Woohoo, 4sbuyer has sprinkler heads in his/her home. Hallelujah. Work on lowering that fire insurance baby, I’m fireproof!! Don’t matter if I built on scrubland in the desert, I’ve got sprinklers!
Oh for heaven’s sake, I don’t know why you are trolling but I’m amused enough to respond. Please note this comment from your initial link:
“Shelter in place doesn’t change the fact you’re building in a danger zone,”
Shelter in place gives you added protection if you can’t make it out in an evacuation, but how many of us are going to take the risk of staying pat when a firestorm is coming over the hill.
Stop being a shill. 4S Ranch isn’t some ardent arborial setting.
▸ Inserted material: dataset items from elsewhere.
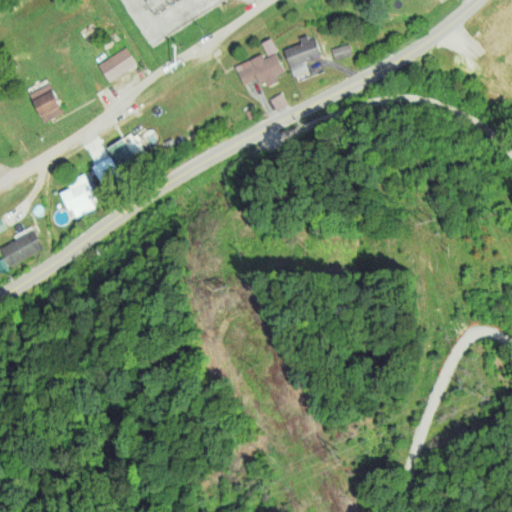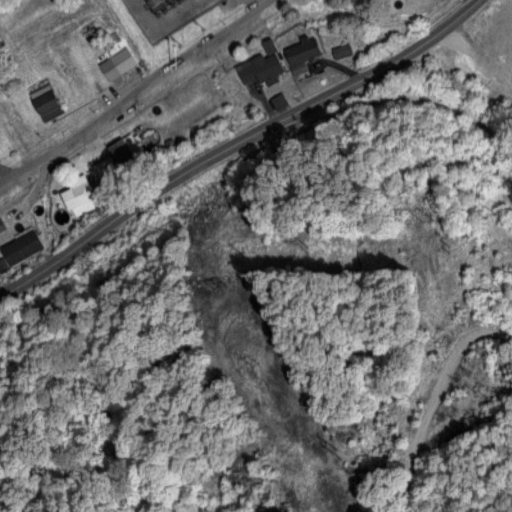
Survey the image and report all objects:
road: (465, 8)
power substation: (165, 15)
building: (501, 33)
building: (501, 36)
building: (269, 45)
building: (268, 48)
building: (341, 51)
building: (301, 53)
building: (341, 53)
building: (301, 55)
building: (117, 63)
building: (116, 66)
building: (259, 69)
building: (260, 71)
road: (141, 91)
building: (278, 100)
building: (46, 102)
building: (45, 103)
building: (278, 103)
building: (126, 148)
building: (130, 148)
road: (228, 150)
building: (105, 170)
building: (105, 171)
building: (78, 195)
building: (78, 197)
building: (1, 225)
building: (1, 226)
power tower: (435, 226)
road: (512, 227)
building: (21, 247)
building: (20, 249)
power tower: (477, 391)
power tower: (342, 451)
It is a set of very closely situated detached (sometimes not) homes that aren’t very attractive that WAS a decent pricepoint for families that couldn’t afford the coast. The developments are entirely characterless. The initial attraction (and I’m Asian) for a lot of the FOB Asian families out there was that they want something “new”. I’ve never entirely understood this mentality, esp. regarding homes in this day and age, but “brand new” is good (when it just means the construction is cheap). When the development gets older, that demographic will not be willing to buy into 4S and all that Hong Kong seed money will be going elsewhere.
The area is dry and hot. I personally favored a smaller mesa view home in Claremont Mesa, but got overruled (the argument about location and view lost against newness).
It’s a pretty decent place for road biking and you have access to the mountain biking down in Rancho Penasquitos so I have fun in the area, but I don’t have pretenses about the pricing of my home.